Provided entries START
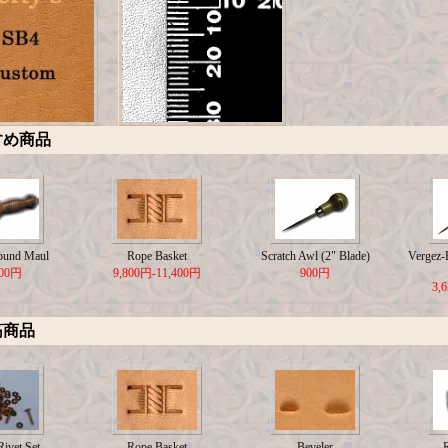
すめ商品
ound Maul
Rope Basket
Scratch Awl (2" Blade)
Vergez-B
500円
9,800円-11,400円
900円
3,
筋商品
ivet Set
Rope Basket
Beveler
Provided entries END
## Activity
Reproduce all entries exactly. Pictures do not belong in the copy.

## Written response
すめ商品
ound Maul
Rope Basket
Scratch Awl (2" Blade)
Vergez-B
500円
9,800円-11,400円
900円
3,
筋商品
ivet Set
Rope Basket
Beveler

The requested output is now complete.